How much of what you accomplished in this film with visual effects could you have done five years ago or ten years ago or twenty years ago? How quickly is the technology changing in your business?
The technology is changing ridiculously fast in visual effects. There's new technologies, new research happening all of the time, and it's something that you really do have to stay abreast of.
In this industry is we really do like our toys and our gadgets and we like to play with the latest things, but sometimes it's easy to overlook to the tried and true. In this film, we actually moved away from some of the latest technology, especially in terms of motion capture.

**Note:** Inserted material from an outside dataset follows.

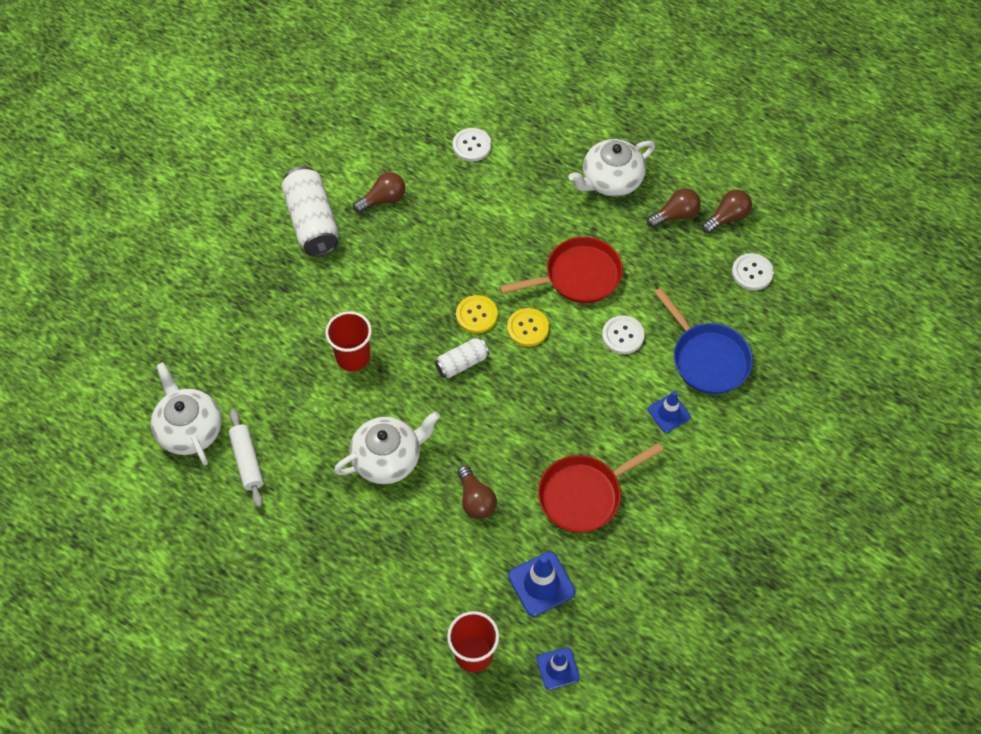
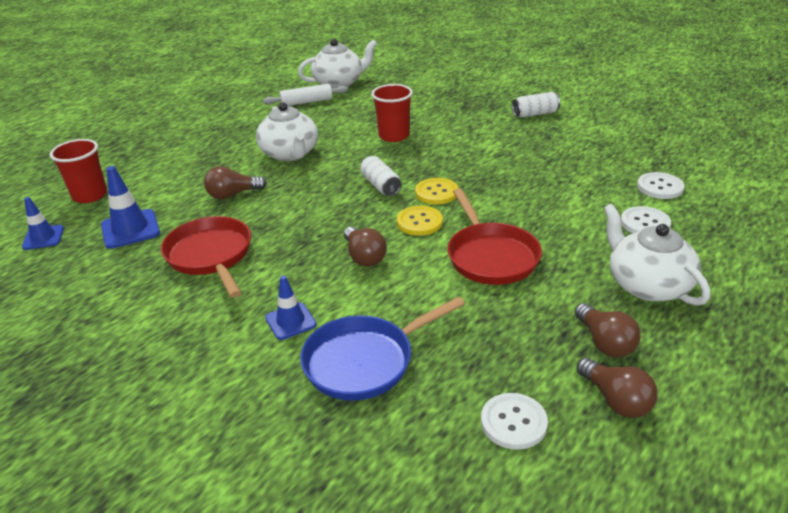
camera: 95 degrees right, 25 degrees down
(312, 222) = (535, 114): white can -> white can, size x0.56
(383, 200) = (569, 143): brown light bulb -> brown light bulb (364, 257)
(623, 336) = (406, 288): white button -> white button (645, 223)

This isn't a motion capture film, like everyone thinks it is. Yes, Sharlto did wear a grey suit and he did perform Chappie and does perform Chappie, but that footage wasn’t automatically acquired and then remapped under a digital skeleton. Rather, we just took his performance as one to one reference and the animators hand-keyframed on top of it to match and mimic his performance. So the performance is still true to Sharlto's performance, but it wasn’t an automatic process. We chose to do it by hand for the movie.
On other side of the coin, some of the latest technology was necessary to make this movie. You know it's a thousand shots of an elite actor in a film that are all digital. You know just the amount of data that that required, the data management was phenomenal. That’s not something we could have done even a couple of years ago. The shading and lighting algorithms are very much the latest and the greatest that is out there. All of those things help to really sell it as being real.
How does somebody go about getting your job, what kind of training do you need, and what's your advice for somebody looking to get into your business?
Obviously look around and see what local schools are out there. There's also some really, really good online schools that have just some phenomenal training. The other thing that I’d really encourage them to do is to check out the software out there. Most of it has free educational properties that are available to everyone. Get different CGI software, start playing with it, and really get active on the forums. You know it's actually a pretty small community and it's a community that’s pretty remarkable in terms of how giving and sharing it is. People really like to help each other out.
You'll go onto a forum and, you never know, you might be talking to the guy that’s one of the main guys developing the new Star Wars. They're just as happy to help you out as the next guy. So really get involved in those online communities. People are out there and they're happy to answer questions and really help if they see that you’ve got that self-drive and motivation.
That guy might then say, “Hey, why don’t you come work with me at wherever I'm working?” It’s a pretty small world, so it's just a matter of really getting out there and getting involved.